Task prompt = The records below are to be restated word for word; their pictures are not.

(Camera geometry data)
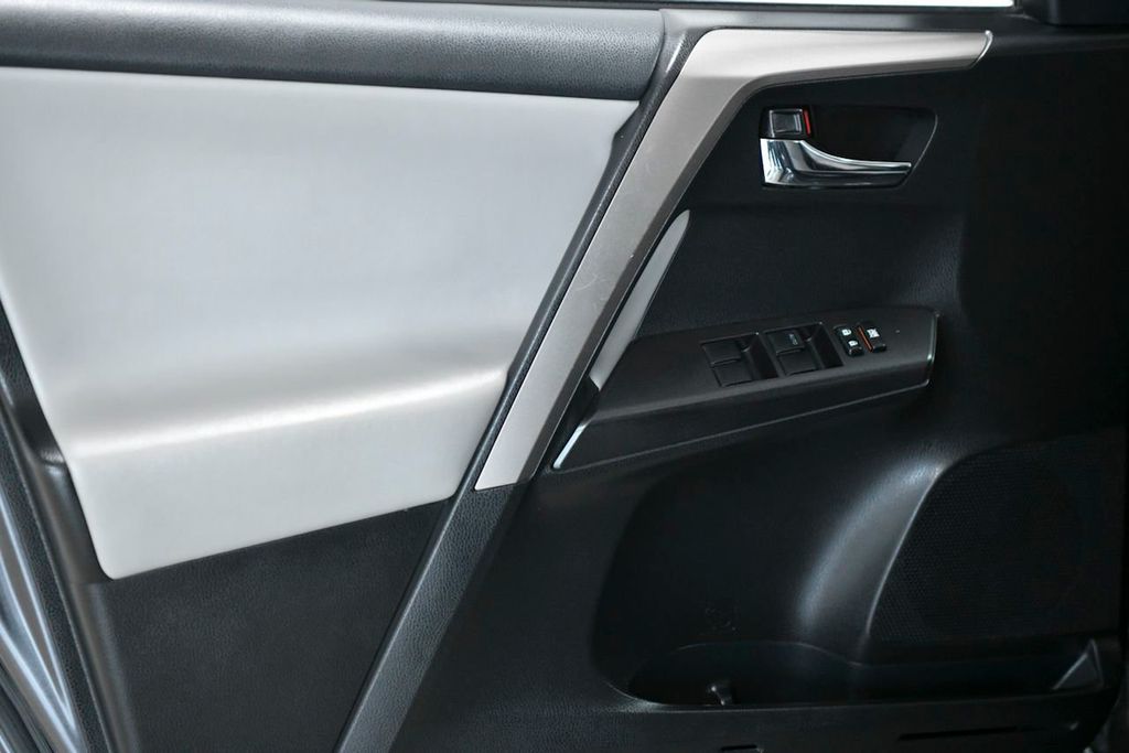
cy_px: 376
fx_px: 2039
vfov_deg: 20.9
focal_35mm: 65
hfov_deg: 31.0
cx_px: 564
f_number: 3.5
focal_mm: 65
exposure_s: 1/400
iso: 2500
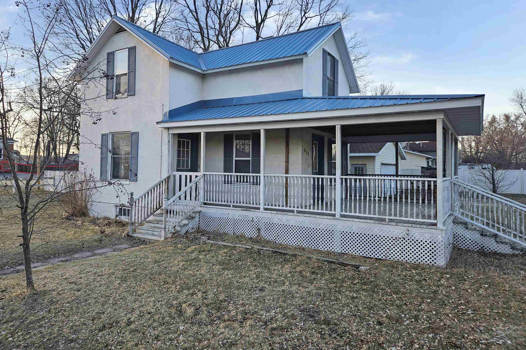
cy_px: 155
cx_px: 263
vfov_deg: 53.0
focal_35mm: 24
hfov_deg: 73.7
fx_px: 351
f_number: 1.8
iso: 32
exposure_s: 1/120
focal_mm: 5.4
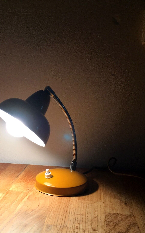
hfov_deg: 31.6
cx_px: 43
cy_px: 134
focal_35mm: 40
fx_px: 253
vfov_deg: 49.1
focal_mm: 4.15
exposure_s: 1/50
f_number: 2.2
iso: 25
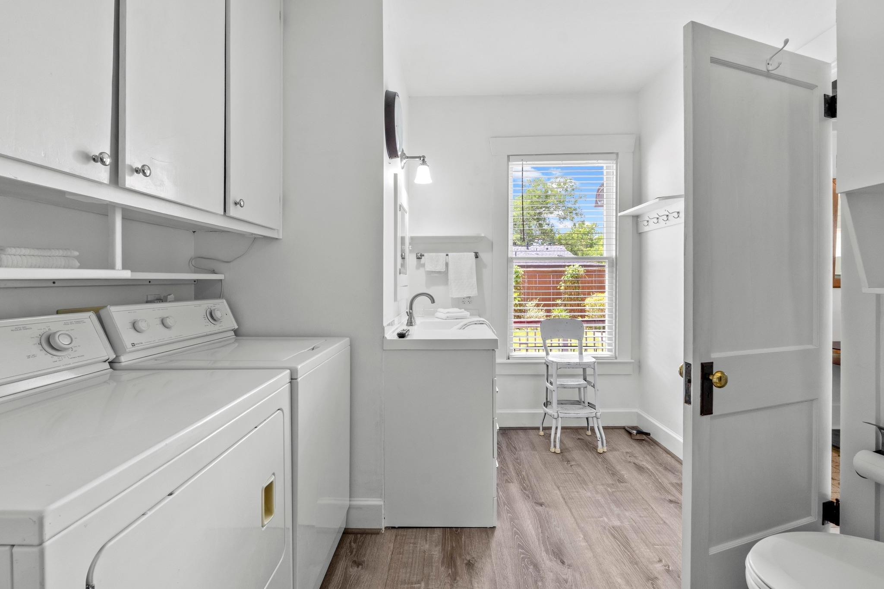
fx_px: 368
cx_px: 442
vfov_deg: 77.3
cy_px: 294
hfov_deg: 100.4
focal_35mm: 15
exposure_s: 1.3
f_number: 11
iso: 250
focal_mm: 10
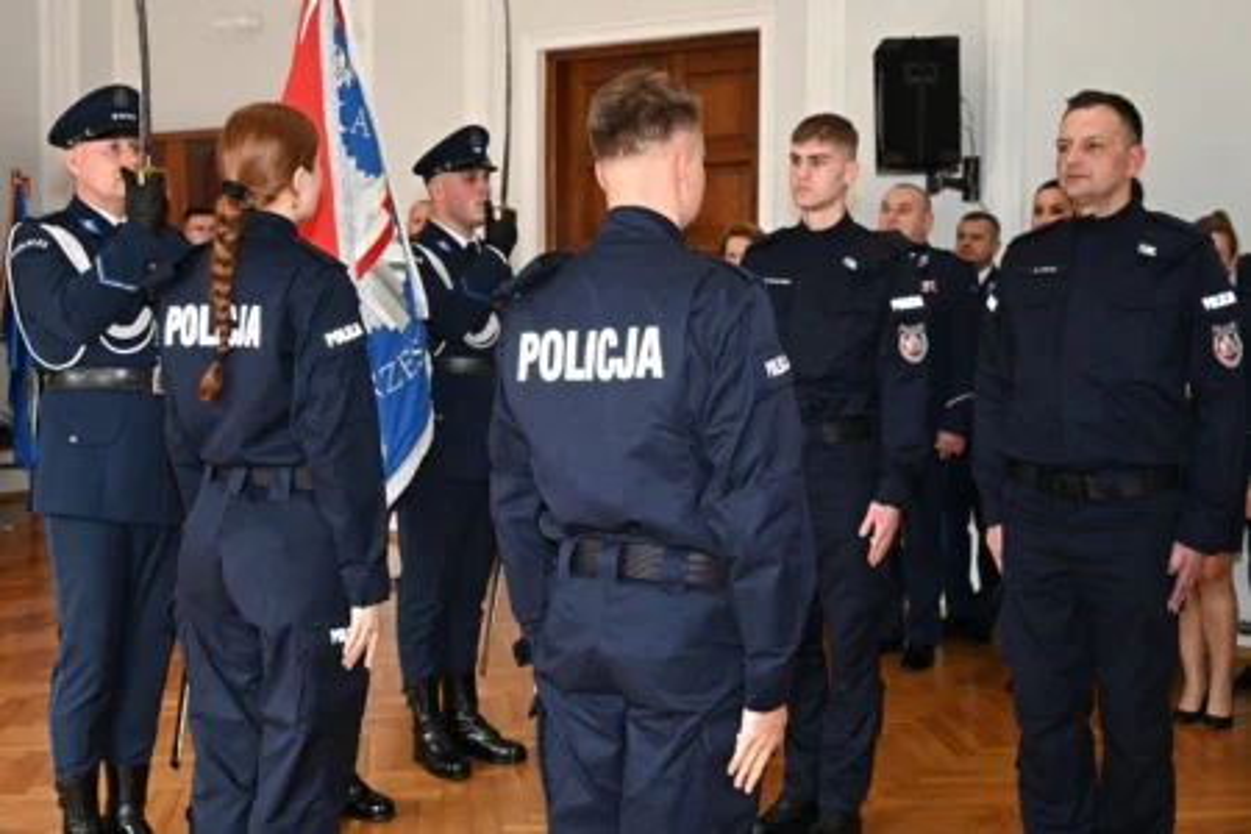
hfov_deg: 46.4
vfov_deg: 31.9
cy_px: 417
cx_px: 626
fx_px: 1459
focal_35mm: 42
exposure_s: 1/60
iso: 1250
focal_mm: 42
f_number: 6.3
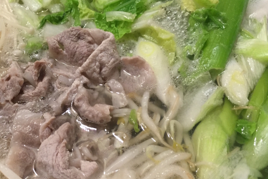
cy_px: 113
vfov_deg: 31.1
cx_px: 81
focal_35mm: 43
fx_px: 320
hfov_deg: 44.5
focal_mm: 4.15
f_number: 2.2
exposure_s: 1/30
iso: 160
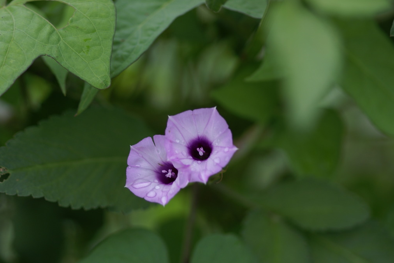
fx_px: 1663
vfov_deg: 9.0
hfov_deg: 13.5
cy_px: 131
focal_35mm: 152
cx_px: 197
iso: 100
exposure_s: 1/400
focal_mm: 100
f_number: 2.8
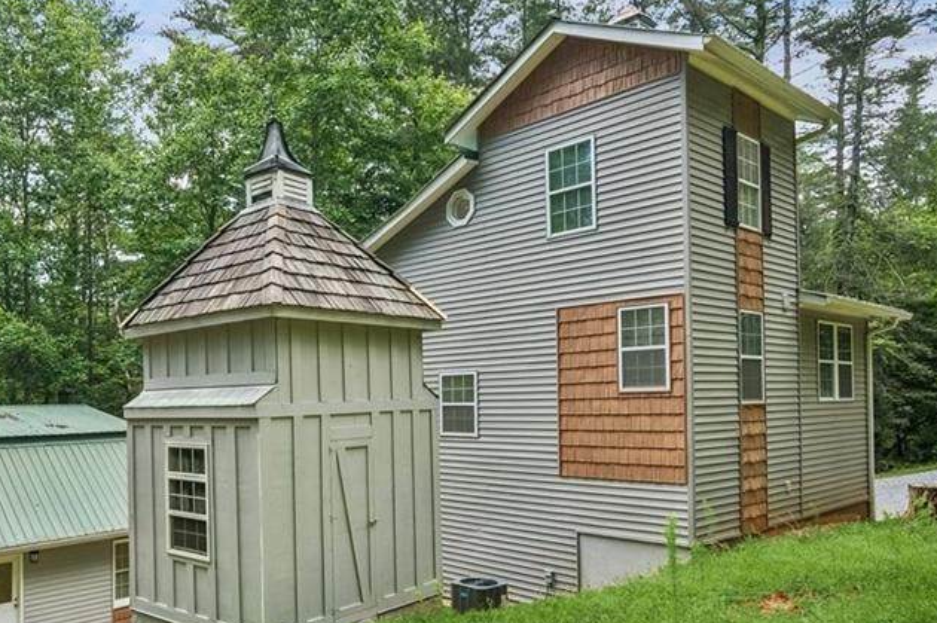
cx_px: 317
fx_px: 697
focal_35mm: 27
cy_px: 352
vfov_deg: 48.0
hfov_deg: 66.1
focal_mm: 11
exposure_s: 1/400
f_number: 8
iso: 400
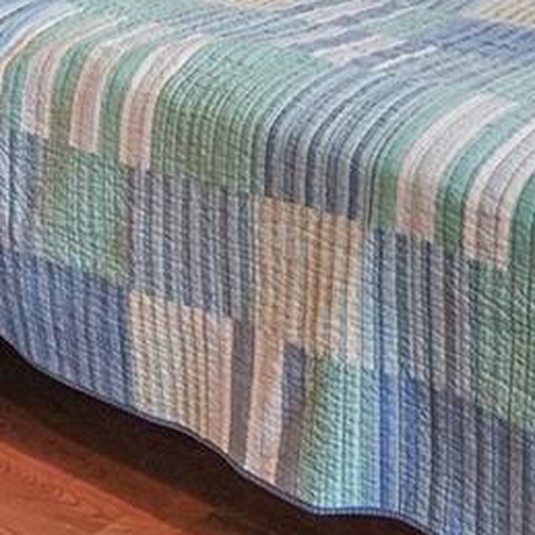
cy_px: -312
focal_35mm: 84
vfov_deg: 18.0
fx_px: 1469
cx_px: 314
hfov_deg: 20.6
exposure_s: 1/2
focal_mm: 16
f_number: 8
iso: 1600
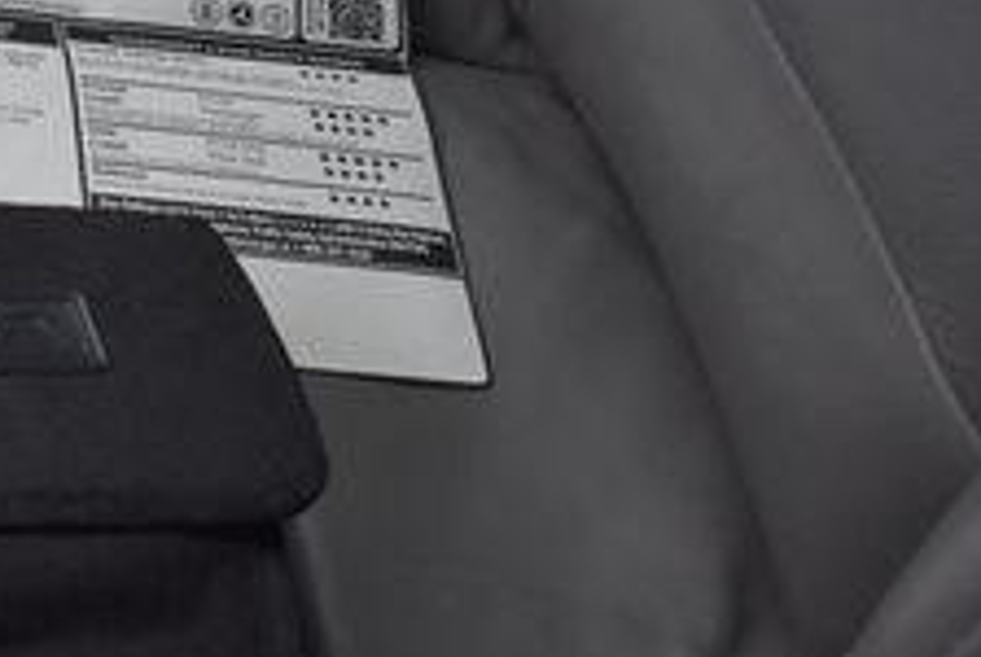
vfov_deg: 17.3
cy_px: -24
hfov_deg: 24.9
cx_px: -26
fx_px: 2101
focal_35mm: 77
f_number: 3.5
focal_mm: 18
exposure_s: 1/250
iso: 720
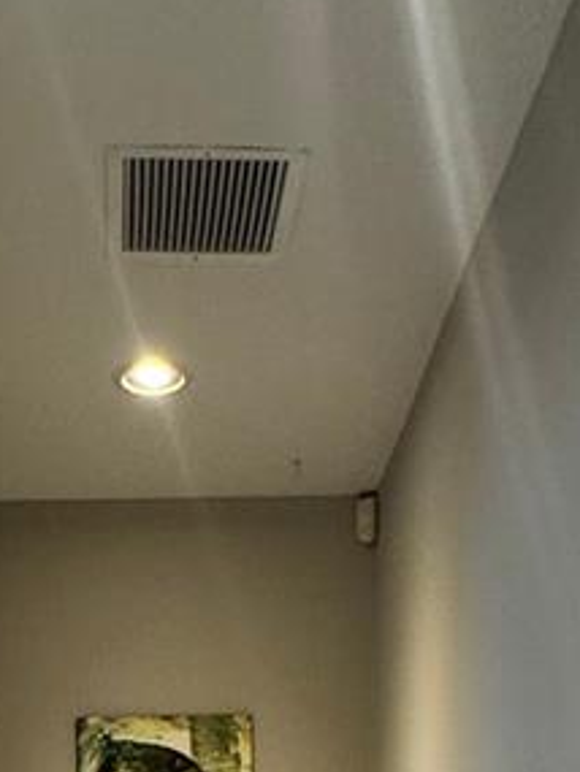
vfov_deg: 24.3
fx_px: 1317
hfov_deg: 24.7
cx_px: 203
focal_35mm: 59
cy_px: 1205
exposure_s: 1/60
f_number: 2.2
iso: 250
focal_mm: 2.22
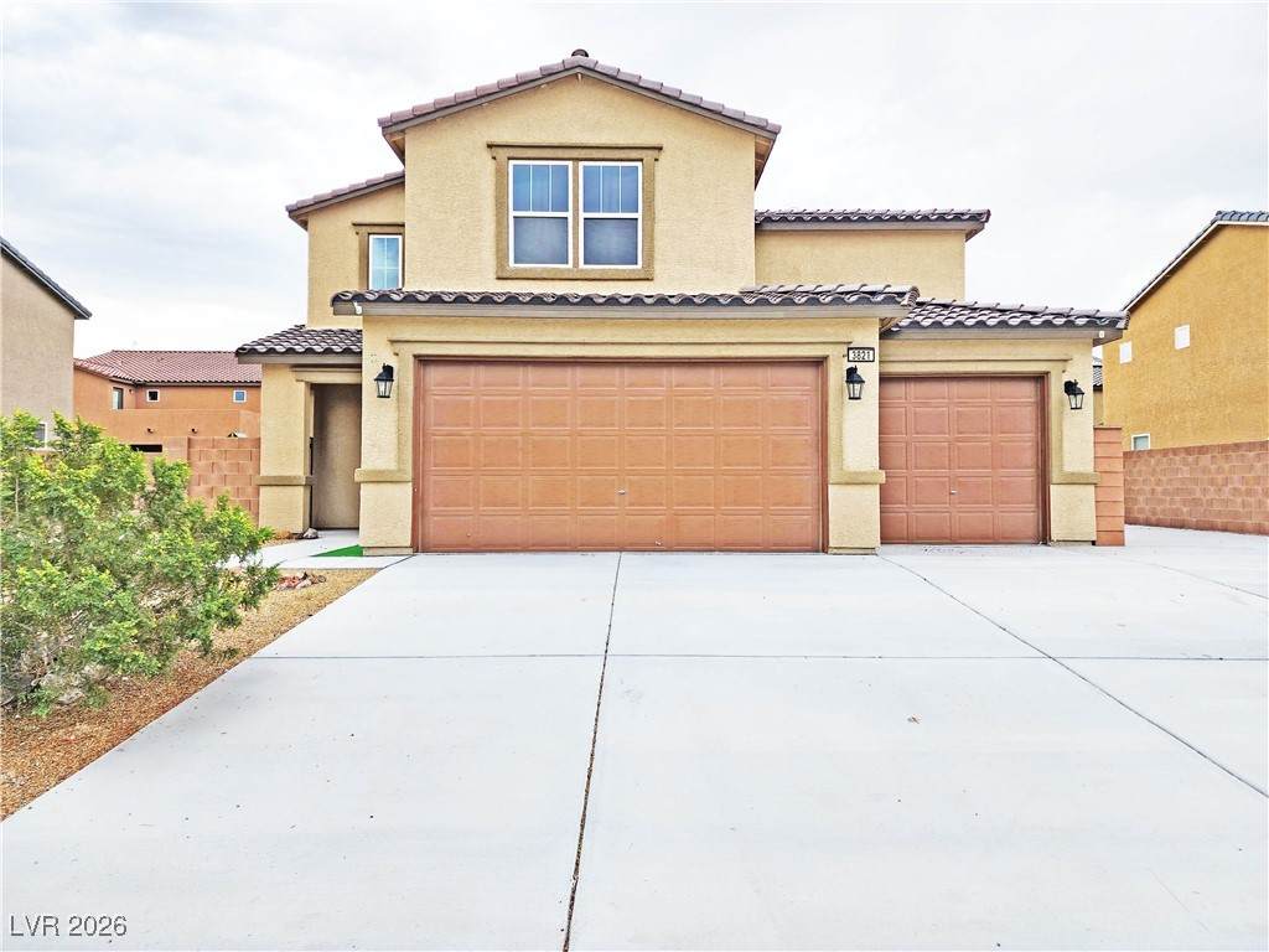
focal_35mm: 23
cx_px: 634
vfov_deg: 58.9
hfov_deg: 73.9
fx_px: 843
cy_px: 476
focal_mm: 6.4
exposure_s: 1/389
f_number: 1.8
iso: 12
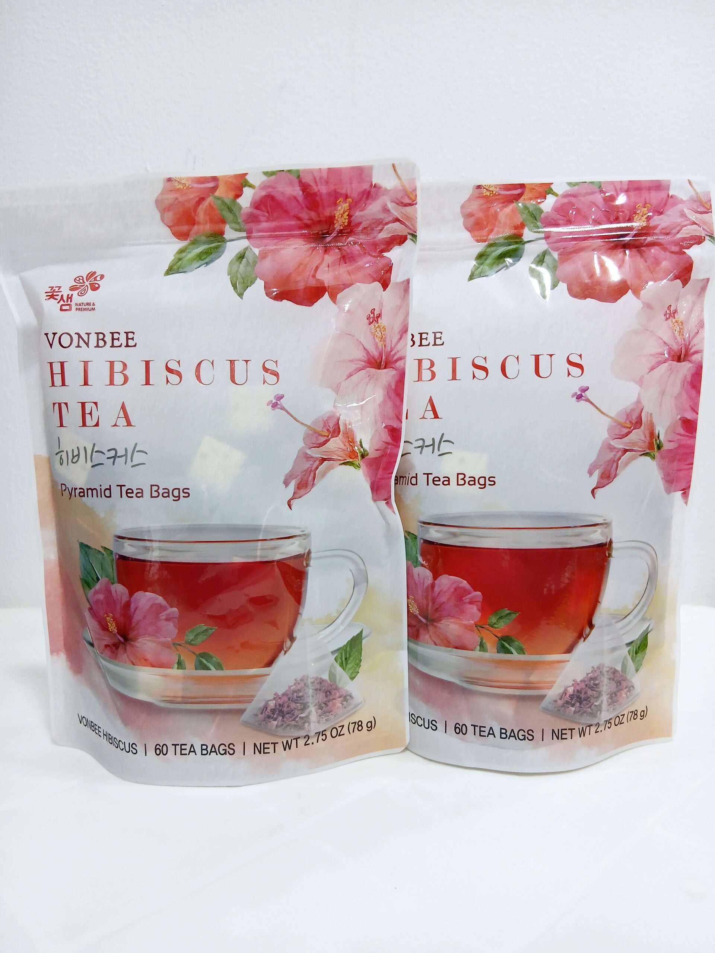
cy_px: 476
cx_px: 358
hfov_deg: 53.1
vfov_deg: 67.3
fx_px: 716
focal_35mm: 26
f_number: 1.8
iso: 160
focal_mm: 3.98
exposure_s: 1/50.3
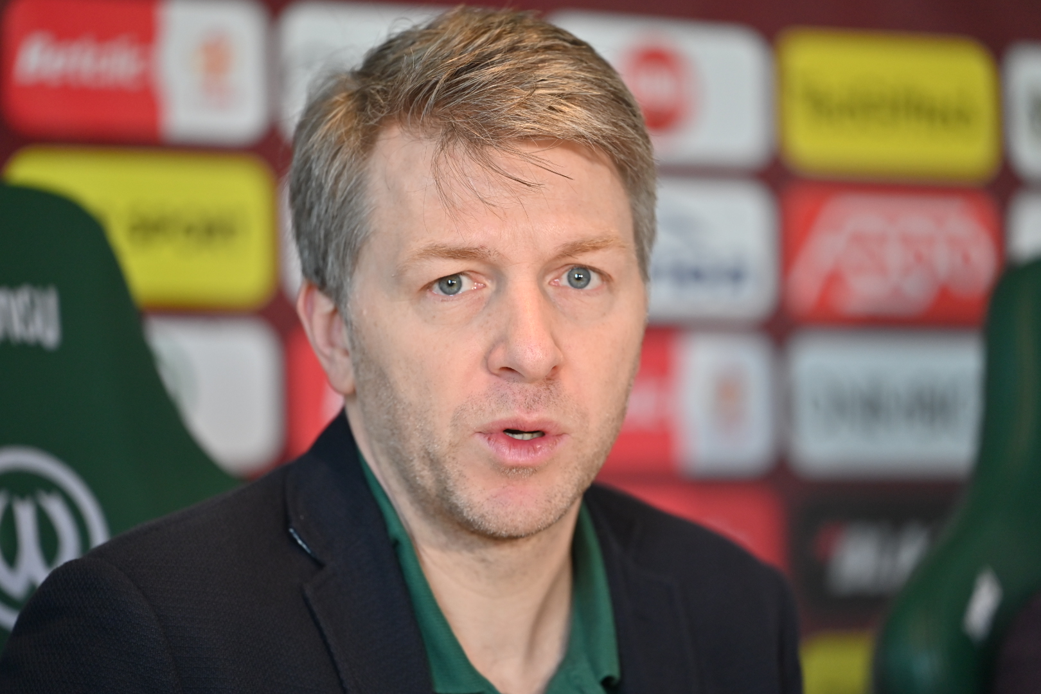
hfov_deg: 11.4
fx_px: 5205
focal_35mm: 180
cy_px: 347
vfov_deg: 7.6
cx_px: 520
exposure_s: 1/200
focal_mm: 180
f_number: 2.8
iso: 720
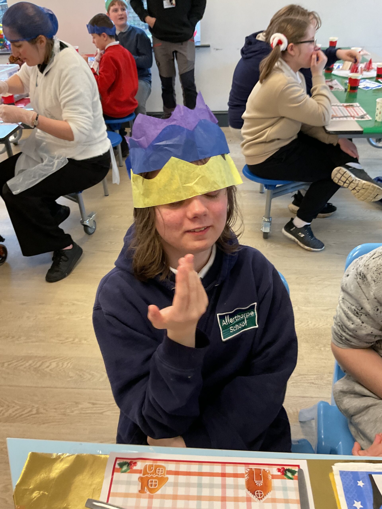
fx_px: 427
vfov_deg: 61.7
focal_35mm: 29
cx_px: 191
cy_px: 254
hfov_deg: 48.2
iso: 125
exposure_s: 1/60
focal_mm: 3
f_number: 1.8
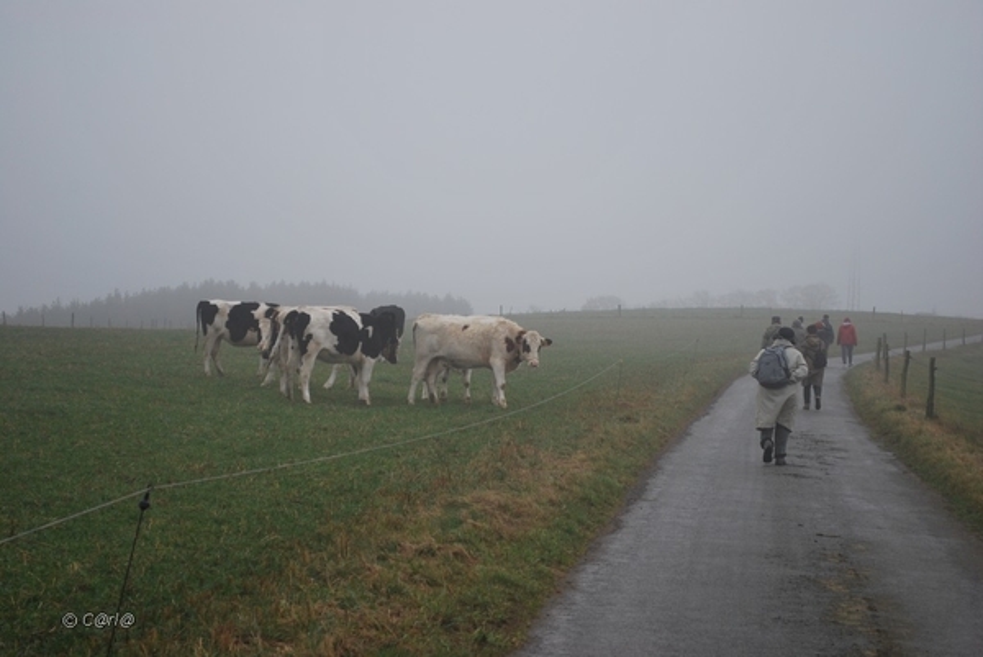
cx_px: 492
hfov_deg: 24.6
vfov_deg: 16.6
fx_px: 2254
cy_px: 328
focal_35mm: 82
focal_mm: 55
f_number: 5.6
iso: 140
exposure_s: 1/125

Solved problem =
cy_px: 376
fx_px: 2039
vfov_deg: 20.9
focal_35mm: 65
hfov_deg: 31.0
cx_px: 564
f_number: 3.5
focal_mm: 65
exposure_s: 1/400
iso: 2500
cy_px: 155
cx_px: 263
vfov_deg: 53.0
focal_35mm: 24
hfov_deg: 73.7
fx_px: 351
f_number: 1.8
iso: 32
exposure_s: 1/120
focal_mm: 5.4
hfov_deg: 31.6
cx_px: 43
cy_px: 134
focal_35mm: 40
fx_px: 253
vfov_deg: 49.1
focal_mm: 4.15
exposure_s: 1/50
f_number: 2.2
iso: 25
fx_px: 368
cx_px: 442
vfov_deg: 77.3
cy_px: 294
hfov_deg: 100.4
focal_35mm: 15
exposure_s: 1.3
f_number: 11
iso: 250
focal_mm: 10
hfov_deg: 46.4
vfov_deg: 31.9
cy_px: 417
cx_px: 626
fx_px: 1459
focal_35mm: 42
exposure_s: 1/60
iso: 1250
focal_mm: 42
f_number: 6.3
cy_px: 113
vfov_deg: 31.1
cx_px: 81
focal_35mm: 43
fx_px: 320
hfov_deg: 44.5
focal_mm: 4.15
f_number: 2.2
exposure_s: 1/30
iso: 160
fx_px: 1663
vfov_deg: 9.0
hfov_deg: 13.5
cy_px: 131
focal_35mm: 152
cx_px: 197
iso: 100
exposure_s: 1/400
focal_mm: 100
f_number: 2.8
cx_px: 317
fx_px: 697
focal_35mm: 27
cy_px: 352
vfov_deg: 48.0
hfov_deg: 66.1
focal_mm: 11
exposure_s: 1/400
f_number: 8
iso: 400
cy_px: -312
focal_35mm: 84
vfov_deg: 18.0
fx_px: 1469
cx_px: 314
hfov_deg: 20.6
exposure_s: 1/2
focal_mm: 16
f_number: 8
iso: 1600
vfov_deg: 17.3
cy_px: -24
hfov_deg: 24.9
cx_px: -26
fx_px: 2101
focal_35mm: 77
f_number: 3.5
focal_mm: 18
exposure_s: 1/250
iso: 720
vfov_deg: 24.3
fx_px: 1317
hfov_deg: 24.7
cx_px: 203
focal_35mm: 59
cy_px: 1205
exposure_s: 1/60
f_number: 2.2
iso: 250
focal_mm: 2.22
focal_35mm: 23
cx_px: 634
vfov_deg: 58.9
hfov_deg: 73.9
fx_px: 843
cy_px: 476
focal_mm: 6.4
exposure_s: 1/389
f_number: 1.8
iso: 12
cy_px: 476
cx_px: 358
hfov_deg: 53.1
vfov_deg: 67.3
fx_px: 716
focal_35mm: 26
f_number: 1.8
iso: 160
focal_mm: 3.98
exposure_s: 1/50.3
hfov_deg: 11.4
fx_px: 5205
focal_35mm: 180
cy_px: 347
vfov_deg: 7.6
cx_px: 520
exposure_s: 1/200
focal_mm: 180
f_number: 2.8
iso: 720
fx_px: 427
vfov_deg: 61.7
focal_35mm: 29
cx_px: 191
cy_px: 254
hfov_deg: 48.2
iso: 125
exposure_s: 1/60
focal_mm: 3
f_number: 1.8
cx_px: 492
hfov_deg: 24.6
vfov_deg: 16.6
fx_px: 2254
cy_px: 328
focal_35mm: 82
focal_mm: 55
f_number: 5.6
iso: 140
exposure_s: 1/125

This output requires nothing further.